Senin 05 Sep 2022 14:13 WIB

Bangladesh Protes Pelanggaran Wilayah Udara Berulang oleh Myanmar

Meningkatnya ketegangan perbatasan dan pelanggaran wilayah udara oleh Myanmar

Rep: Rizky Jaramaya/ Red: Esthi Maharani
protes terhadap meningkatnya ketegangan perbatasan dan pelanggaran wilayah udara secara berulang oleh Myanmar.
Foto: Roger Arnold/UNHCR via AP
protes terhadap meningkatnya ketegangan perbatasan dan pelanggaran wilayah udara secara berulang oleh Myanmar.

REPUBLIKA.CO.ID, DHAKA -- Bangladesh pada Ahad (4/9/2022) memanggil duta besar Myanmar untuk ketiga kalinya dalam dua minggu terakhir. Pemanggilan ini sebagai protes terhadap meningkatnya ketegangan perbatasan dan pelanggaran wilayah udara secara berulang oleh Myanmar.

Duta Besar Myanmar di Dhaka, U Aung Kyaw Moe dipanggil ke Guest House Padma di Ibu Kota Dhaka. Pemanggilan dilakukan setelah dua peluru mortir yang ditembakkan oleh pasukan Myanmar mendarat di Bangladesh pada Sabtu (3/9/2022).

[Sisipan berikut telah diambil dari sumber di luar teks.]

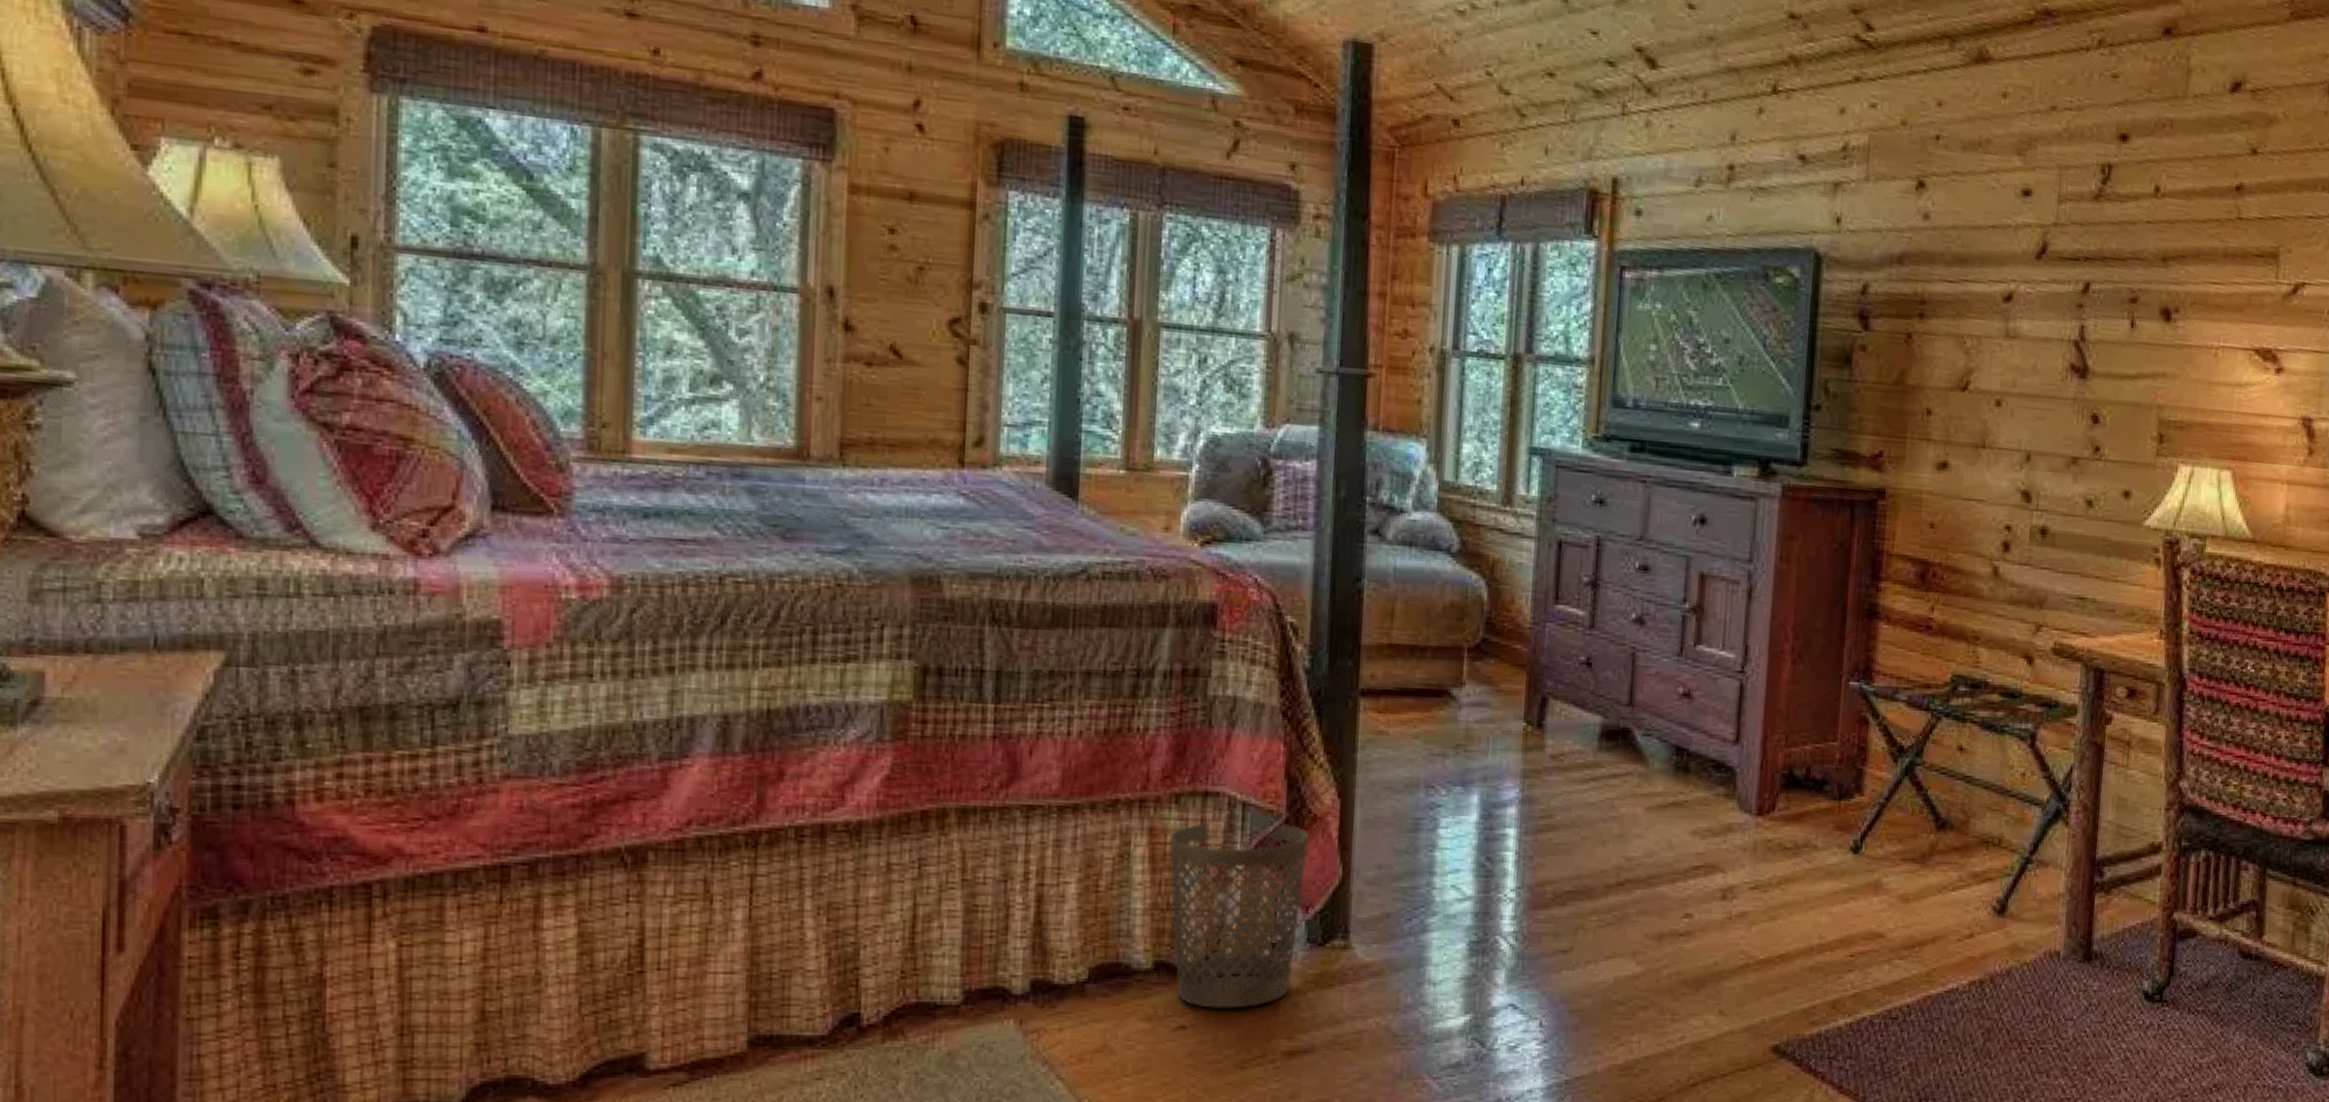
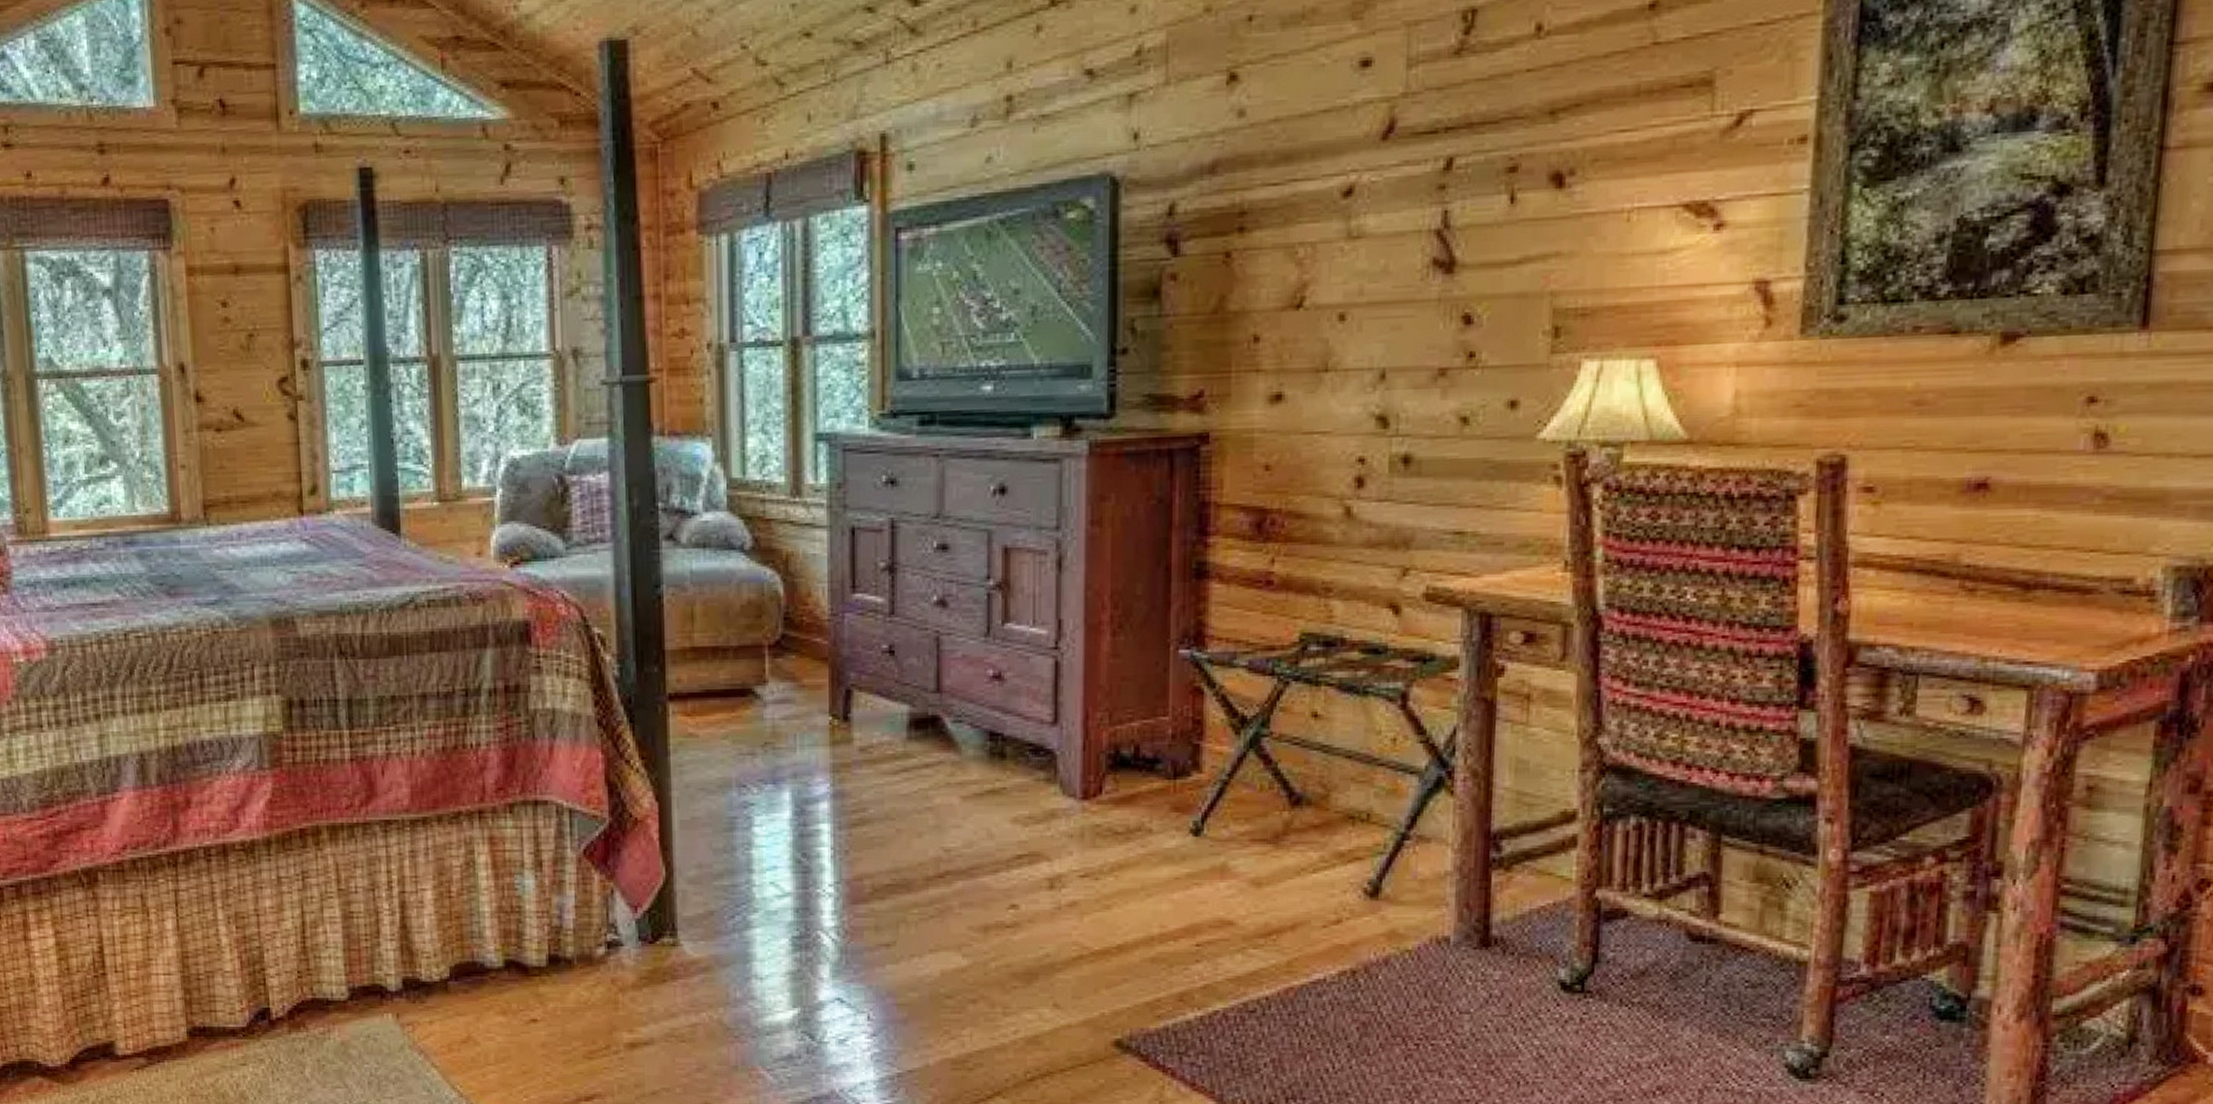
wastebasket: present [1168,823,1309,1008] -> none [507,827,632,1003]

 “Kami memanggil duta besar Myanmar atas pendaratan peluru mortir baru-baru ini di dalam wilayah Bangladesh. Kami mengutuk keras pelanggaran wilayah udara dan penembakan di sepanjang perbatasan,” kata pejabat Kementerian Luar Negeri, Miah Md. Mainul Kabir, dilansir Anadolu Agency, Senin (5/9).

Kedua peluru mortir itu jatuh di lahan kosong di distrik timur laut, Bandarban.  Namun tidak ada cedera atau kerusakan properti yang dilaporkan. Sebelumnya, dua peluru mendarat di distrik yang sama pada 28 Agustus. Sehari kemudian Kementerian Luar Negeri memanggil utusan Myanmar untuk mengajukan protes.

Menyusul insiden tersebut, Bangladesh memerintahkan pasukan perbatasan untuk memperluas pemantauan dan langkah-langkah keamanan di seluruh perbatasan.  Penduduk perbatasan juga telah diinstruksikan untuk tetap waspada.

Ketegangan juga meningkat di dalam Bangladesh ketika baku tembak sengit antara tentara Myanmar dan pejuang Tentara Arakan meningkat. Saat ini Bangladesh menampung lebih dari 1,2 juta pengungsi Rohingya yang melarikan diri dari Negara Bagian Rakhine Myanmar, setelah tindakan keras militer  pada Agustus 2017.

Muslim Rohingya menghadapi diskriminasi yang meluas di Myanmar, yang mayoritas beragama Buddha. Sebagian besar warga Rohingya ditolak mendapatkan kewarganegaraan dan hak-hak lainnya.

Pejabat Bangladesh telah gagal untuk mengupayakan pemulangan pengungsi Rohinga ke Myanmar. Bangladesh melakukan dua upaya untuk mengirim para pengungsi Rohingya kembali ke Myanmar sejak 2017, namun tidak berhasil.

Perdana Menteri Bangladesh, Sheikh Hasina,mengatakan, pemulangan Rohingya ke tanah air mereka sendiri adalah satu-satunya solusi untuk menyelesaikan krisis pengungsi. Sementara Menteri Dalam Negeri Bangladesh, Asaduzzaman Khan, mengatakan, Bangladesh ingin para pengungsi kembali ke Myanmar dengan selamat.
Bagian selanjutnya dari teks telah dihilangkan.